Our industry has plenty of headline-grabbing woes these days. Neanderthal executive behaviors, the ANA transparency investigation and ongoing brouhaha, dizzyingly frequent agency reviews, aggressive procurement organizations squeezing the last dollar, and the flight of talent to other industries – all talked about over and over.
But this grizzled agency vet mentioned our real problem, the one that nobody is talking about – how and why our business lost its way. What he’s talking about is a seismic shift several decades ago – quite possibly before you were part of advertising – that turned many agencies into de facto financial instruments.
As the surge in TV ad spending pumped billions of dollars into the advertising business in the Sixties and Seventies, many agencies went public. Suddenly they faced shareholder demands for higher valuations, which meant laser focus on margins. When shares soared, it triggered the acquisition binge that created today’s holding companies. When publicly traded agencies were acquired it was often at high multiples that required keen cost-cutting and sales focus. Likewise, when privately held agencies were purchased, it often included aggressive “earn-out” clauses that also emphasized increasing free cash flow and other key financial metrics.
To maintain top-line revenue and bottom line margin growth, agencies added oversight. Extra management became layers, at one point reaching a mind-numbing manager to talent ratio greater than 1:1 – that’s at least one manager-type per talent-employee.
That ratio has diminished slightly with time, but still hovers around 1:2 for big agencies. Stacked with managers, large-agency organizations resemble financial services companies more than creative enterprises.
Having finance as a focus can have an insidious effect on behavior. The “non-transparency” and “rebate” scandal sounds a lot like Wall Street, with its history of highly motivated people crossing the lines to engineer financial results.
Finance-oriented companies also strive for predictable results, like maintaining revenue with incremental margin gains. In advertising, that’s a recipe for mediocrity. Roger Enrico, former CEO of PepsiCo, once pointed out that our enemy is the “tyranny of incrementalism” – the belief that somehow dramatic results will come about from undramatic actions. Advertising was built on greatness that comes from inspiring talent to bust the norms, not managing it to make a number.

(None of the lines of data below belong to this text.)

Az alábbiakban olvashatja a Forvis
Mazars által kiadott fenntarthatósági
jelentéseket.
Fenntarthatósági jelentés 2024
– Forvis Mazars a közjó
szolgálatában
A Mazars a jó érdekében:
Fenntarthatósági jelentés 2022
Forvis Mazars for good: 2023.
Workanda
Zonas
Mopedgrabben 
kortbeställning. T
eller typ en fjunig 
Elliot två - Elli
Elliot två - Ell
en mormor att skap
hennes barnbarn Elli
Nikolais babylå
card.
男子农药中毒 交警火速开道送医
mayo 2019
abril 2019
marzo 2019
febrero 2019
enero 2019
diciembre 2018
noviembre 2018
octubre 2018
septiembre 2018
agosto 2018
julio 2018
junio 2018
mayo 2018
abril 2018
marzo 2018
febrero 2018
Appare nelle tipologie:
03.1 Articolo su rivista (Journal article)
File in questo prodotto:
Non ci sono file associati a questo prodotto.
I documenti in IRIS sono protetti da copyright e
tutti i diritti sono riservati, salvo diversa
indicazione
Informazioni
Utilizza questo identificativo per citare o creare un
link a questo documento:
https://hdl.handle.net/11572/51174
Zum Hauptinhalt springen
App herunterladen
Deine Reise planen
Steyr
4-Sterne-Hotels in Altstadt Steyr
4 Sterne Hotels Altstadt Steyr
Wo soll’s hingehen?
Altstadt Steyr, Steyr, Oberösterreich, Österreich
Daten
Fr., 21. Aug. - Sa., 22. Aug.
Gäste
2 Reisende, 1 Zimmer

Advertisers recognize this instinctively. Three of the top five things that matter to them in an agency, according to a recent study by Advertiser Perceptions, are talent-based: ability to execute, quality of talent, and attention to needs.
Now smaller agencies without financial engineering legacies are changing the landscape by focusing on the fundamentals.

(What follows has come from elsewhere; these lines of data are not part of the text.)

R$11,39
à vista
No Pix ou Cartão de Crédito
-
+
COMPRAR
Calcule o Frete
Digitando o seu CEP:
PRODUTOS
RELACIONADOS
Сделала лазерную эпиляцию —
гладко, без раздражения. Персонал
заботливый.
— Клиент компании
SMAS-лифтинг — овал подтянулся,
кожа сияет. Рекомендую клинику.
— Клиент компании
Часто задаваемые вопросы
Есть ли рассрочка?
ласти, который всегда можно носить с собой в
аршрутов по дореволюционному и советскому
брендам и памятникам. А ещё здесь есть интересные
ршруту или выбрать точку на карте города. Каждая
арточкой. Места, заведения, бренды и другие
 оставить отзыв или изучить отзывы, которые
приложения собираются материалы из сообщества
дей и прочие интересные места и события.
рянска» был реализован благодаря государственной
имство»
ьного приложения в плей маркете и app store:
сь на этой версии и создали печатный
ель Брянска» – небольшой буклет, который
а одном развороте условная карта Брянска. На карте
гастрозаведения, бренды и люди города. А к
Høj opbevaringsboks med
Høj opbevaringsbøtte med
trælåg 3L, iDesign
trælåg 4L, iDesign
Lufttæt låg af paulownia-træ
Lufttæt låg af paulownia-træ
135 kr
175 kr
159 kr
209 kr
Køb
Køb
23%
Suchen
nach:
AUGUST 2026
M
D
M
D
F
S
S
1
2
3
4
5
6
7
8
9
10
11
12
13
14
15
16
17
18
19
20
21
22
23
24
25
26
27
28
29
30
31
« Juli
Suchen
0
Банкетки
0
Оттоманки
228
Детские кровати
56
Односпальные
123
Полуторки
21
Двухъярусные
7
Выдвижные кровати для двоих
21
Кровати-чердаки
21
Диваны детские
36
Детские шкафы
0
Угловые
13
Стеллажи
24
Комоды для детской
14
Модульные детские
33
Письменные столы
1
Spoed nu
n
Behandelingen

For example, LaneTerralever, Starr Conspiracy and Elite SEM keep their management ranks lean, with a manager-to-employee ratio between 1:5 and 1:8. With fewer managers, nearly everyone does the work rather than manage the money. Teams have to talk and work with clients directly.
And amazing things happen. These agencies’ client and employee satisfaction ratings (50+ client and 80+ employee Net Promoter Scores) eclipse industry averages. Not surprisingly, happy teams and clients generate better financials as well. Much better.
The shift requires a change of focus, one that that old agency exec would applaud, I expect. Do great work, make sure your people love doing it, and you will improve people’s lives and your bottom line.
Let go of the account-centric model where managers craft narratives to excuse failures and keep the romance (read: revenue stream) alive. Our increasingly-savvy clients bridle at these saccharine stories and the here-and-then-gone pitch teams. Enduring success comes from empowered and engaged teams working directly with clients to create the unexpected.
In advertising, inspired work creates money in ways money can never inspire. The real way for agencies to resolve their client and finance problems is to return their focus to what really makes a difference – the creative teamwork that generates breakthrough advertising results.